KEY POINTS:
Winston Peters is in a dog grooming shop.
Slap bang in the middle of the fight for his political life, Mr Peters is standing in Bark City Groomers.
The Stokes Valley store has a sideline in pets. There's a rabbit, a cage of cats and a box of rats.
"What kind of cats are they?" asks Mr Peters.
"Moggies," the shop assistant replies.
Mr Peters looks at the rats. He says he doesn't like rats, and makes to leave.
Mr Peters has foregone Tauranga, where he was due to have a rally, to campaign in the Rimutaka electorate where his colleague Ron Mark is an outside chance.
The day began in Upper Hutt where Mr Peters' visit coincides with that of fugitive Matthew George Kidman, who police fear is armed and driving a golf cart.
Mr Peters bumps into a police officer with a Bushmaster rifle in a shop doorway, and while his accompanying NZ First staffer flinches, he did not.
He and Mr Mark were due to meet some Rimutaka prison officers in a campaign stunt where they would promise not to privatise prison management as National has planned. But the officers do not show up at the Buttercup cafe as planned - something to do with the fugitive, apparently.
Mr Peters, hammered in this weeks' One News Colmar Brunton poll in Tauranga, strenuously denied he had given up on winning back the political lifeline.
"Of course I've not given up on Tauranga.

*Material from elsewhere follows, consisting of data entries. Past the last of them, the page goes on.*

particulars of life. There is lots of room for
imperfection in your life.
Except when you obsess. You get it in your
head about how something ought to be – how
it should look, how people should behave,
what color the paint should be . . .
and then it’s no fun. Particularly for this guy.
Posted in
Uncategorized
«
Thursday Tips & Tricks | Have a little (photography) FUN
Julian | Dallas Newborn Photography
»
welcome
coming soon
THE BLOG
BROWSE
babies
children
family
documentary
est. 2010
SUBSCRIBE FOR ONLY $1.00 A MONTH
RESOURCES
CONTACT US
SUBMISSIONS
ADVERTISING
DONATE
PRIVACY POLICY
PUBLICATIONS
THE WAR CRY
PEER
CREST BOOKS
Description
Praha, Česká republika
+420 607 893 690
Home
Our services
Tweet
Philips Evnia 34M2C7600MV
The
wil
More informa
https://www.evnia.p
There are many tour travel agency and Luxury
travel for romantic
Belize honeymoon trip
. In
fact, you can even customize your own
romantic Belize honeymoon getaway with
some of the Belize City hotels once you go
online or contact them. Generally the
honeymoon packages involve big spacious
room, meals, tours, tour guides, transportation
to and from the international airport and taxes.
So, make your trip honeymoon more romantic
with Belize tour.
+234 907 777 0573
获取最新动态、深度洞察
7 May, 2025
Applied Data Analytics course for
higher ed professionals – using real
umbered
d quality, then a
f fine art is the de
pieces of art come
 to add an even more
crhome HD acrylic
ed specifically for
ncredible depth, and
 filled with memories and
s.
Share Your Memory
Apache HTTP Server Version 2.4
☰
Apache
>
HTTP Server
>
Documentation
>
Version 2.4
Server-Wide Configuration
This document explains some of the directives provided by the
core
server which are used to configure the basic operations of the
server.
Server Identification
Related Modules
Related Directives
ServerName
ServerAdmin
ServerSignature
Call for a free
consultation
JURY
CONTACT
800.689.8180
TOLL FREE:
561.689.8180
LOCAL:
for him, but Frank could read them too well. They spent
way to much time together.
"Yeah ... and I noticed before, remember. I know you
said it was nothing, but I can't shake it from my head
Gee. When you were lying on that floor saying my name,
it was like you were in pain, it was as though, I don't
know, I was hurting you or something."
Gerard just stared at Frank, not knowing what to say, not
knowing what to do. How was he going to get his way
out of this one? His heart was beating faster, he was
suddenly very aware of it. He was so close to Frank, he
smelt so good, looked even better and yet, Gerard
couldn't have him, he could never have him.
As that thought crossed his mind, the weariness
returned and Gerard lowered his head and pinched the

I can read a weather forecast and its forecast to rain up there and that's why I'm down here where its fine. We thought we could do more here today than in a wet Tauranga. It is raining: you can't have a rally outside."
A check of the Herald's Tauranga forecast shows "long fine periods, but a few showers also.
Mr Mark would be the ultimate back door to Parliament if NZ First does not get over the 5 per cent threshold.
The Labour MP Paul Swain has retired, and the novice Chris Hipkins is in his place. But Mr Peters has been here just once earlier in the campaign, compared to the two or three days a week he's been spending in Tauranga.
The suspended Minister of Foreign Affairs does some obligatory mall-walking. He chats about the amount of charge in a man's mobility scooter, gets a kiss on the cheek from a woman for the Goldcard.
He orders fish and chips for lunch. Well, two pieces of fish actually - no chips. Too many carbohydrates, says Mr Peters.
They are wrapped in newspaper, and Mr Peters stands on the street in Taita. Where to eat? What about that park bench?
"Not my style," is Mr Peters' answer.